Led by a slowdown in consumer spending, U.S. real GDP growth slows to less than 3.5 percent. For gross domestic product (GDP) growth to be less than 3.5 percent, we would need to see a slowdown from the reasonably good growth we saw in the first half of the year. We think that will happen as a result of the year-over-year increase in oil prices, the year-over-year rise in short-term interest rates and the strength of the dollar in 2005.
Every major economy in the world slows, but Asia continues to lead while Europe continues to lag. We believe every major economy will have experienced slower growth by year-end. Clearly, we have been seeing this happen in most parts of the world, particularly in Europe. At the end of the year, we expect to see Asia leading the growth parade, Europe in last place and the United States somewhere in the middle.
Profits advance less than the 10 percent forecast as surprises are no longer positive due to slowing demand and some margin pressure. For this prediction to come true, we will need to see some slowdown in corporate profits for the rest of the year. First-quarter profits were stronger than expected, and with reduced expectations for the second quarter, we would not be surprised to see profits exceed expectations once again. However, with expectations for third- and fourth-quarter growth in the low to middle double digits, we would expect to see disappointments in the second half of the year.
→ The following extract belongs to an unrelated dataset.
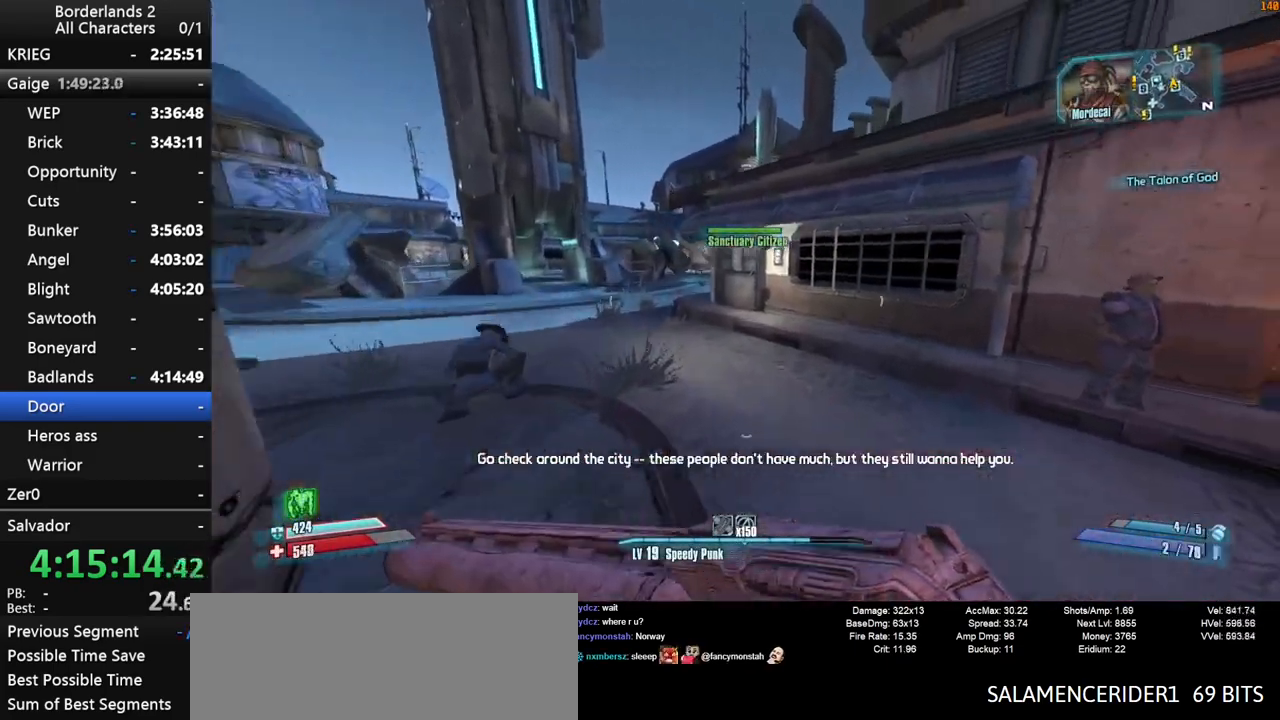
{"keys": ["w"], "mouse": [], "mouse_move": "still", "events": [[17, "space", "up"], [100, "shift", "up"], [150, "space", "down"], [250, "space", "up"]]}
U.S. stocks struggle but outperform bonds and cash for the third consecutive year. For this to happen, we will need to see some combination of stocks performing better than they have so far this year and bonds performing worse. We think the second half of the year will see better performance for stocks. While we have been encouraged by the rally that has occurred over recent weeks, we continue to believe that stocks will muddle through.
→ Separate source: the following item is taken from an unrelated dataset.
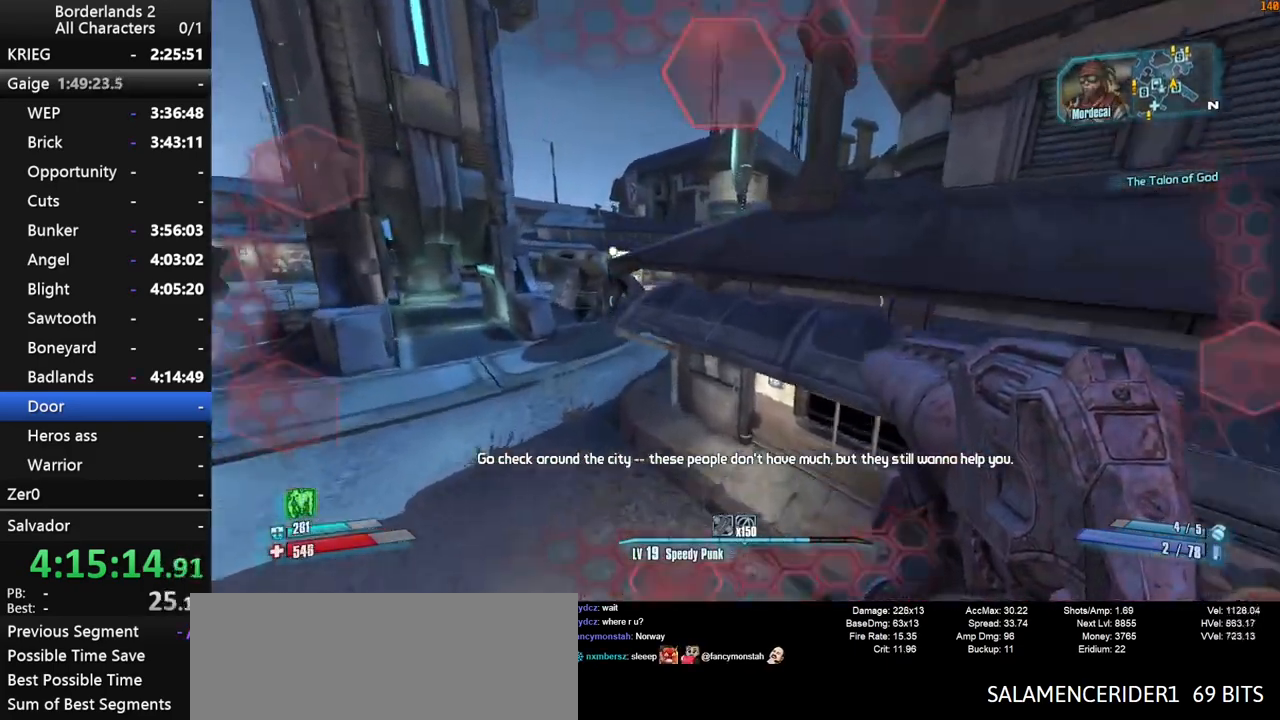
{"keys": ["d", "w"], "mouse": [], "mouse_move": "right", "events": [[117, "d", "down"]]}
Strong balance sheets and high excess cash flow generation create an increase in M&A activity along with dividend increases, stock buy-backs and capital spending. Merger-and-acquisition (M&A) activity started the year at a record pace, and has continued to be strong, driven by high amounts of excess cash and the fact that many companies are experiencing difficulty growing organically. If M&A activity picks up during the second half of the year, as we expect it might, 2005 could be the strongest M&A year in history (2000 currently holds that distinction). At the same time, dividend and share buy-back activity has been strong so far this year, and capital spending has improved recently from a lackluster pace.
Commodities perform well again with oil prices averaging more than $40 per barrel. Most commodities have performed well this year, and at this point it seems certain that oil will average over $40 per barrel. At this point, that hardly seems a daunting task, but it is important to remember that at the beginning of the year, oil was at $41 per barrel and most thought it would be headed lower. Oil prices are up approximately 50 percent so far this year, driven by supply and demand factors, and we don't expect these factors to change, meaning that oil prices will likely remain high.
While significant structural problems remain, the U.S. federal budget deficit, trade deficit and current-account deficit will all improve for the first time in 10 years. This was a rather tenuous prediction when we made it, and although the U.S. federal budget deficit will improve in 2005, the current account deficit has continued to worsen and the trade deficit has flattened out at a very high level.
Against this backdrop, we continue to expect a back-and-forth environment for the markets. For the rest of the year, we expect a slightly more difficult environment for bonds and a slightly better one for equities.